## WHAT TO WORK ON:
Starting at the line containing "M1120,614L1150,700H1081L1058,636Z" and ending at the line containing "M1195,27L1383,162", print every line of the material below exactly, both ends included, and stop there.

## DATASET EXTRACT:
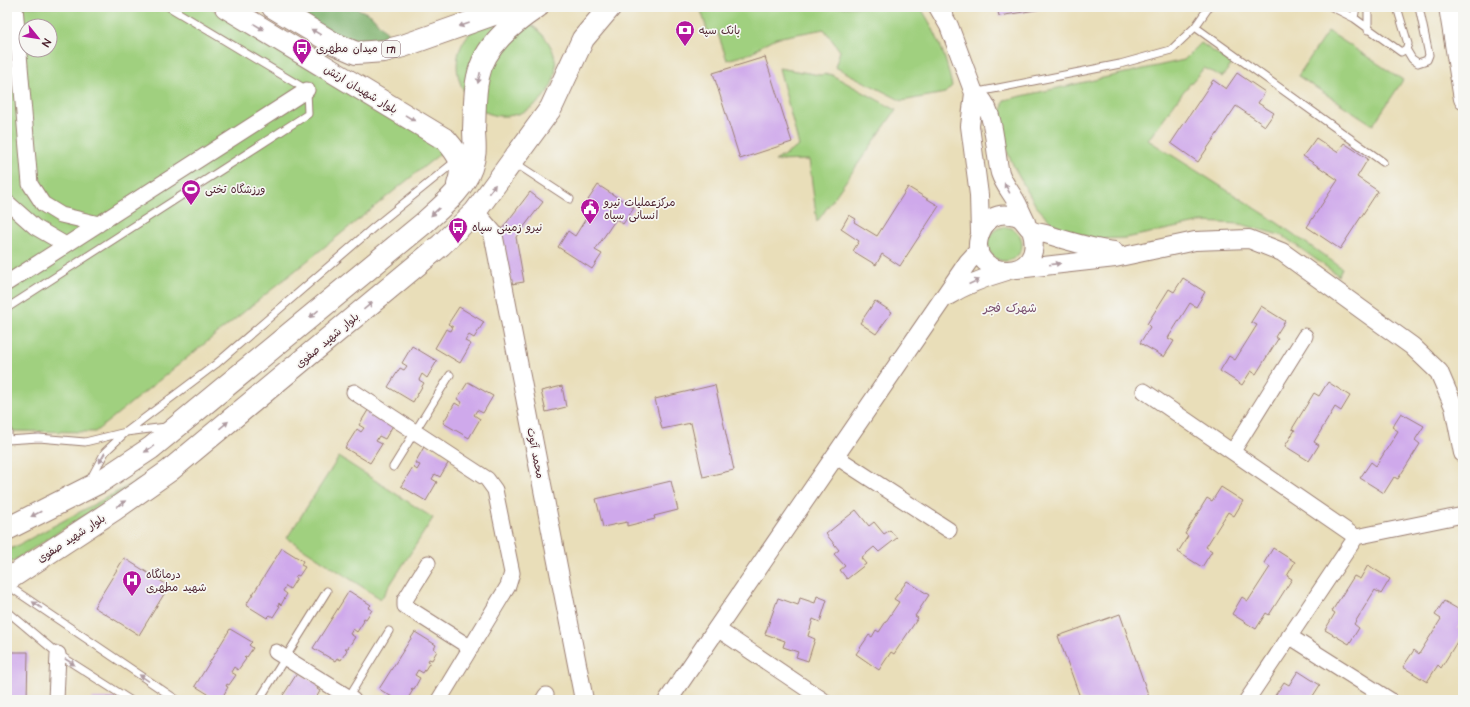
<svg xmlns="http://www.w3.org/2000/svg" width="1470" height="707" viewBox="0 0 1470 707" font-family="'Architects Daughter','Playpen Sans Arabic',sans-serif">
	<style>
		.green { fill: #a0d07f; stroke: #757855; fill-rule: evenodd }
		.forest { fill: #80b26e; stroke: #65684c }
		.building { fill: #cfa9eb }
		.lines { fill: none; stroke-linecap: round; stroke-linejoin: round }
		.service-casing { stroke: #9a7e72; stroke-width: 9 }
		.minor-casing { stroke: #9a7e72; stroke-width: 17 }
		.tertiary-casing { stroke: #9a7e72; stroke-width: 20 }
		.primary-casing { stroke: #9a7e72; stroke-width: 24 }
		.service { stroke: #fff; stroke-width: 7 }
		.minor { stroke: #fff; stroke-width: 15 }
		.tertiary { stroke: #fff; stroke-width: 18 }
		.primary { stroke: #fff; stroke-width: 22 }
		.oneway { fill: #ae9aa0 }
		.labels { text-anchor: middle; stroke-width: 3.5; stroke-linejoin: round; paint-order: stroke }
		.shield { fill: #f6f6f2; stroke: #7e6067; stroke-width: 1 }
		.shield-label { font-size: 10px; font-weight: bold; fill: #4a1f2b }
		.poi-label { font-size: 11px; fill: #4a1f2b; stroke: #f6f6f2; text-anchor: start }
		.street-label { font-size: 11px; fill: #4a1f2b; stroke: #f6f6f2 }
		.neighbourhood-label { font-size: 12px; fill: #794f6e; stroke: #f6f6f2 }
	</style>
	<rect width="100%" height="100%" fill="#f6f6f2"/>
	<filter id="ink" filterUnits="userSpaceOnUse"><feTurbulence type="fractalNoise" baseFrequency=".025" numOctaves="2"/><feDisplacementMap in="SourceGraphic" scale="8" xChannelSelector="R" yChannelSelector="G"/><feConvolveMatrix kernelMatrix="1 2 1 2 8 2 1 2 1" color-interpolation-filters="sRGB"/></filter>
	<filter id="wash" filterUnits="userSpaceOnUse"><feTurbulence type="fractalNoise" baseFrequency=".012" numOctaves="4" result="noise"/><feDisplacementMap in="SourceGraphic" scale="16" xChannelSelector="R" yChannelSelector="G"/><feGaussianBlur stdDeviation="0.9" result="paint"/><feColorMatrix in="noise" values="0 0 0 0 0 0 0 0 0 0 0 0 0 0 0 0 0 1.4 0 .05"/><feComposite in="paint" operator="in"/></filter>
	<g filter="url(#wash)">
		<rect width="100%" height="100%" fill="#e9deb9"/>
		<path class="green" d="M7,7H209L446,149L95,432L7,431ZM26,26H50V50H26Z
			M700,7H920C937,32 946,57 952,86L945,93L902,101L835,67L840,51L824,29L776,38L761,46L752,53L727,60L717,31L708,33Z
			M526,21C606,73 503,159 464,91C453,72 455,48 471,32C473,31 475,27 477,26C485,22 516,22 526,21Z
			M1328,31L1403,80L1373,125L1298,76Z
			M1201,43L1232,64L1222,77L1204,68L1183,92L1148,140L1266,215L1342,268L1339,276L1283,236L1240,224L1202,222L1126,238L1096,239L1066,230L1051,222L1036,206L1017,173L1008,154L1001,113L1004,100L1184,60Z
			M779,68L820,75L830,74L896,110L817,222L809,160L775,161L799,146Z
			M988 244a17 17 0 1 1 34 0a17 17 0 1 1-34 0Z
			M339,457L433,518L381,599L287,538Z
			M143,478L7,565V551Z"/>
		<path class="forest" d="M287,7H354L371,15L389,35L355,45Z"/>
		<g id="blocks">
			<path class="building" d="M997,7H1048V8L999,16Z
				M765,57L792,142L740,159L713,73Z
				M1237,73L1265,92L1258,103L1274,113L1265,126L1236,106L1198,162L1171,143L1213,80L1226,89Z
				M1316,138L1337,152L1344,143L1368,159L1357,177L1378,191L1340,249L1307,227L1338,180L1303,156Z
				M598,185L634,208L623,224L616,219L595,250L602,254L592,269L558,247L568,231L575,236L595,204L588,200Z
				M908,187L939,206L900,266L882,254L876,265L853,251L859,241L841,229L849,215L856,219L854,222L877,236Z
				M530,192L543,202L516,237L524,282L511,284L501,230Z
				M1183,278L1205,292L1196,307L1190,303L1168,338L1174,341L1164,357L1140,343L1150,327L1147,324L1169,289L1174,292Z
				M875,301L892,312L876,334L860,323Z
				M1261,306L1285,321L1275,337L1278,339L1256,374L1251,371L1242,385L1220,371L1229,356L1235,360L1257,325L1251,322Z
				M459,307L484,322L474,338L469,335L465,341L471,344L460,363L435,348L446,329L451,331L453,327L448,324Z
				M412,346L437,361L427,378L422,374L419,380L424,383L413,402L388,387L400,368L404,370L407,366L402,363Z
				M468,382L493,396L483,413L477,410L474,415L480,419L469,438L443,423L455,403L460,406L462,402L457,399Z
				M1328,382L1350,396L1341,411L1335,407L1314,442L1319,445L1309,461L1285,446L1295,430L1292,429L1314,393L1319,396Z
				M715,385L734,470L703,477L691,423L662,429L655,399Z
				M562,386L566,407L546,412L541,391Z
				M370,407L395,422L385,439L379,436L376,441L382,444L370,463L345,448L357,429L361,432L364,428L359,425Z
				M1401,413L1424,426L1415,440L1420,444L1398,479L1394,477L1384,493L1360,478L1371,462L1376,466L1398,431L1392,427Z
				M425,445L450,460L440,477L435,474L432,479L437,482L426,501L401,486L413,467L417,470L420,465L415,463Z
				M671,481L678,510L654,516L655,519L627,526V522L603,527L596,499Z
				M1221,487L1243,501L1234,516L1228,512L1206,547L1212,551L1202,567L1178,552L1188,536L1185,534L1207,498L1212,501Z
				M856,510L869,526L874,522L884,534L890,530L897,538L879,552L874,547L861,558L866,564L847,579L840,570L845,566L834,554L839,550L826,534Z
				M282,548L303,561L301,565L305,567L299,576L297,575L295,577L297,578L290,589L286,586L283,591L287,594L281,605L279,603L278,605L280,606L273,617L270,615L267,618L246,605Z
				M1273,548L1295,562L1287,576L1292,579L1269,615L1266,613L1256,629L1232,614L1242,597L1248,601L1270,567L1264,563Z
				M124,558L169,586L139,635L94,607Z
				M1368,565L1390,579L1381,594L1375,590L1354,624L1359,628L1349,644L1325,630L1335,613L1332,611L1354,576L1360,579Z
				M907,581L929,595L915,616L918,618L894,654L891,652L879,670L856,654L869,635L872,637L876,630L879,632L899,602L894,599Z
				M349,591L371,605L368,608L372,610L366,619L364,618L363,620L364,621L357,632L353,629L350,634L355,637L348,648H345L347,650L341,660L337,658L335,661L313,648Z
				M817,596L827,600L820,622L813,619L808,636L815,639L808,661L796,657L798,652L783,647L785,641L765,634L778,598L798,605L800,598L815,603Z
				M1444,601L1463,612V620L1458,629L1463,632L1441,668L1438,665L1427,682L1403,667L1414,650L1419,654L1441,619L1435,615Z
				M1120,614L1150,700H1081L1058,636Z
				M230,629L252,642L249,645L253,648L247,657L245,656L244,657L246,659L238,670L234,667L231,672L236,675L229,685L227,684L226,686L228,687L222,698L218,695L216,699L195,686Z
				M415,632L436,645L434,649L437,651L432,660L429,659L428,661L430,662L423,673L418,670L415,675L420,678L414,689L412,688L411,689L413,690L407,700H397L379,689Z
				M7,652H28L27,700H7Z
				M1298,671L1320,685L1311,699L1305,696L1302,700H1272L1284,682L1289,685Z
				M298,672L319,685L317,689L320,691L315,700H280Z
				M92,698H119V700H92Z"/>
		</g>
	</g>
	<g filter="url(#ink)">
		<use href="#blocks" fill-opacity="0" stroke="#9a7e72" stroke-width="1"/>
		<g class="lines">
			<g class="service-casing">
				<path id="service" d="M1332,7L1354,18L1401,52L1406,49L1408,44L1397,7
					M1368,7V30
					M1354,18L1356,7
					M1195,27L1383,162
					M1406,49L1412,59L1418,63L1427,60L1429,55L1419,7
					M978,92L1120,64L1171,50L1195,27L1209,7
					M515,163L570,199
					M7,308L308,114L307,90L169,7
					M8,431V440
					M7,440L39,438L85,442L126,432L166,427
					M393,467L450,375
					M90,480L105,452L126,432L216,364L373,228L457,160
					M7,585L177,700
					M7,611L58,654L130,700
					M348,698L389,631
					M259,700L327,591"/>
			</g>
			<g class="minor-casing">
				<path id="minor" d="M15,7L30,184L43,204L61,215L99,224
					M8,203L35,227L66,245
					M7,283L307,90
					M1144,391L1356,537L1463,515
					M354,392L487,479L495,490L512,573L508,586L439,700
					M1233,451L1305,336
					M835,456L949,530
					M428,563L405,600V606L471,648
					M716,628L823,700
					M1289,636L1390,700
					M276,652L353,700
					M56,700L58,654
					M543,700L546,695
					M1247,700L1356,537"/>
			</g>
			<g class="tertiary-casing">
				<path id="tertiary" d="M938,7L949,26L974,93L970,126L979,195L980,232
					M1448,7L1463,99
					M974,93C996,104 994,150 1000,173C1004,185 1011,192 1017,203C1020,209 1023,216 1026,222
					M475,212L493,233L584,700
					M1031,230C1049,284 968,280 979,238C981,230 985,223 992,218C997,215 1004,214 1010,215C1024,216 1023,224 1031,230C1036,233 1044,233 1049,235C1071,242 1091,248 1114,251
					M1017,269L1115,258L1195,241L1249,239L1282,252L1412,346L1439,372L1454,407L1463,453
					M948,296C967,284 986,277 1007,271
					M668,700L968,262L979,250"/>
			</g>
			<g class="primary-casing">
				<path id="primary" d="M226,7L446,140C460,156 465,164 458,185
					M273,7L333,43L356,53L384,51L403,46L514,7
					M7,529L100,482L151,448L424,223C441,207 463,190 471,168C477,151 474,145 474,129C475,112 474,93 478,77C484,46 512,24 537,7
					M7,580L115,509L169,471L441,245L475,212L551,108L583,39L610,7"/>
			</g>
			<use href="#service" class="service"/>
			<use href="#minor" class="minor"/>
			<use href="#tertiary" class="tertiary"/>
			<use href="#primary" class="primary"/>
		</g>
		<defs><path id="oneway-solid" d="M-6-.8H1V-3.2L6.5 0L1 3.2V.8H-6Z"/></defs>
		<g class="oneway">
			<use href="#oneway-solid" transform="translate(464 25) rotate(161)"/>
			<use href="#oneway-solid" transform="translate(259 27) rotate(31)"/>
			<use href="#oneway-solid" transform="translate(316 32) rotate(-149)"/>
			<use href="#oneway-solid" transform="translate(479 78) rotate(102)"/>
			<use href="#oneway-solid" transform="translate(410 118) rotate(31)"/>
			<use href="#oneway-solid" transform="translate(1007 188) rotate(-118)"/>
			<use href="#oneway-solid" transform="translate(492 189) rotate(-53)"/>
			<use href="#oneway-solid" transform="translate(435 212) rotate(137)"/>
			<use href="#oneway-solid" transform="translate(1055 264) rotate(-7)"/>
			<use href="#oneway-solid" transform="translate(974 282) rotate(-24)"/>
			<use href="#oneway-solid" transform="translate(368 306) rotate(-40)"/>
			<use href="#oneway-solid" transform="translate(314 314) rotate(140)"/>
			<use href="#oneway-solid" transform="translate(224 425) rotate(-40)"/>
			<use href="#oneway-solid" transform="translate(149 449) rotate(145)"/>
			<use href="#oneway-solid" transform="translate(102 458) rotate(119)"/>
			<use href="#oneway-solid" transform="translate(121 504) rotate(-35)"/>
			<use href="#oneway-solid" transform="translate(36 514) rotate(153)"/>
			<use href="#oneway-solid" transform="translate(37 605) rotate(-146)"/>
			<use href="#oneway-solid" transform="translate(70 662) rotate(33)"/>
			<use href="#oneway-solid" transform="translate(144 678) rotate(-146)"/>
		</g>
	</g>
	<defs>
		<g id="bank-pin" transform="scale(1)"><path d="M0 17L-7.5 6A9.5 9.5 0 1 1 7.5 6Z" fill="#b5179e" stroke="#f6f6f2"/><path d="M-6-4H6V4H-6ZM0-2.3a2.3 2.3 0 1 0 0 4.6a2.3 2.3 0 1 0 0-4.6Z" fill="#fff"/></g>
		<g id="bus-pin" transform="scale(1)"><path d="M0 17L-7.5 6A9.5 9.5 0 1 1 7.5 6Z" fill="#b5179e" stroke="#f6f6f2"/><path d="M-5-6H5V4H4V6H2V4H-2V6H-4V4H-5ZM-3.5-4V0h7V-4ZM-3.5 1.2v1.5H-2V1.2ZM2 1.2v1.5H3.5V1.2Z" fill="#fff"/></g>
		<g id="stadium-pin" transform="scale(1)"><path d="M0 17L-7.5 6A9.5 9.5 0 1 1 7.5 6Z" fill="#b5179e" stroke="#f6f6f2"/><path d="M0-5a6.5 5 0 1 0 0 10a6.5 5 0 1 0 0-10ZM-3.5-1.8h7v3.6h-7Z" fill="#fff"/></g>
		<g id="civic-pin" transform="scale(1)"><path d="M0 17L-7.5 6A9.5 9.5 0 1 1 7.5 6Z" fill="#b5179e" stroke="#f6f6f2"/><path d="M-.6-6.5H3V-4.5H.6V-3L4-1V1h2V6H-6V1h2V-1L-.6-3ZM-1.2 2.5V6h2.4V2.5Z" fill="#fff"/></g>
		<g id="hospital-pin" transform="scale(1)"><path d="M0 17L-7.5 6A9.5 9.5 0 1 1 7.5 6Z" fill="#b5179e" stroke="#f6f6f2"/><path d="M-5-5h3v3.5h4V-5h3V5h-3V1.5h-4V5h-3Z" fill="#fff"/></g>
	</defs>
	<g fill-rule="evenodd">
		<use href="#bank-pin" x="685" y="30"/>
		<use href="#bus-pin" x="302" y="48"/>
		<use href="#stadium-pin" x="191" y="189"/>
		<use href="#civic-pin" x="590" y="208"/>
		<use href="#bus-pin" x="458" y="227"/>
		<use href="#hospital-pin" x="132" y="580"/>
	</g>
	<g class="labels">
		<rect class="shield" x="382" y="41" width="18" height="16" rx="3"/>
		<g class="shield-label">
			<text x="391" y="53">171</text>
		</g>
		<g class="poi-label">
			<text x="699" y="34">بانک سپه</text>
			<text x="316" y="52">میدان مطهری</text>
			<text x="205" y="193">ورزشگاه تختی</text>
			<text x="604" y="206">مرکزعملیات نیرو<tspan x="604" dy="13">انسانی سپاه</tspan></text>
			<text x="472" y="231">نیرو زمینی سپاه</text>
			<text x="146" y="578">درمانگاه<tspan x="146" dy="13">شهید مطهری</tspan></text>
		</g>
		<g class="street-label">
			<text transform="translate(361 89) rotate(31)" y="4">بلوار شهیدان ارتش</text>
			<text transform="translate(327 340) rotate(-40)" y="4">بلوار شهید صفوی</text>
			<text transform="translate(536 453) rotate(79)" y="4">محمد آتوت</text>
			<text transform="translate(71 538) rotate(-33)" y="4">بلوار شهید صفوی</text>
		</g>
		<g class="neighbourhood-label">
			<text x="1010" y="312">شهرک فجر</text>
		</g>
	</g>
	<rect width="1470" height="707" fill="none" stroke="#f6f6f2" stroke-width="24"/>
	<g transform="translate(38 38) rotate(120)"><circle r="19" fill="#f6f6f2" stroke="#b1a0a2"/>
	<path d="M0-3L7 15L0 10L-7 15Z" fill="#b5179e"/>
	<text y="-6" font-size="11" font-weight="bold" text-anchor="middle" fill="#4a1f2b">N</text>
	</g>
</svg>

## EXERCISE OUTPUT:
				M1120,614L1150,700H1081L1058,636Z
				M230,629L252,642L249,645L253,648L247,657L245,656L244,657L246,659L238,670L234,667L231,672L236,675L229,685L227,684L226,686L228,687L222,698L218,695L216,699L195,686Z
				M415,632L436,645L434,649L437,651L432,660L429,659L428,661L430,662L423,673L418,670L415,675L420,678L414,689L412,688L411,689L413,690L407,700H397L379,689Z
				M7,652H28L27,700H7Z
				M1298,671L1320,685L1311,699L1305,696L1302,700H1272L1284,682L1289,685Z
				M298,672L319,685L317,689L320,691L315,700H280Z
				M92,698H119V700H92Z"/>
		</g>
	</g>
	<g filter="url(#ink)">
		<use href="#blocks" fill-opacity="0" stroke="#9a7e72" stroke-width="1"/>
		<g class="lines">
			<g class="service-casing">
				<path id="service" d="M1332,7L1354,18L1401,52L1406,49L1408,44L1397,7
					M1368,7V30
					M1354,18L1356,7
					M1195,27L1383,162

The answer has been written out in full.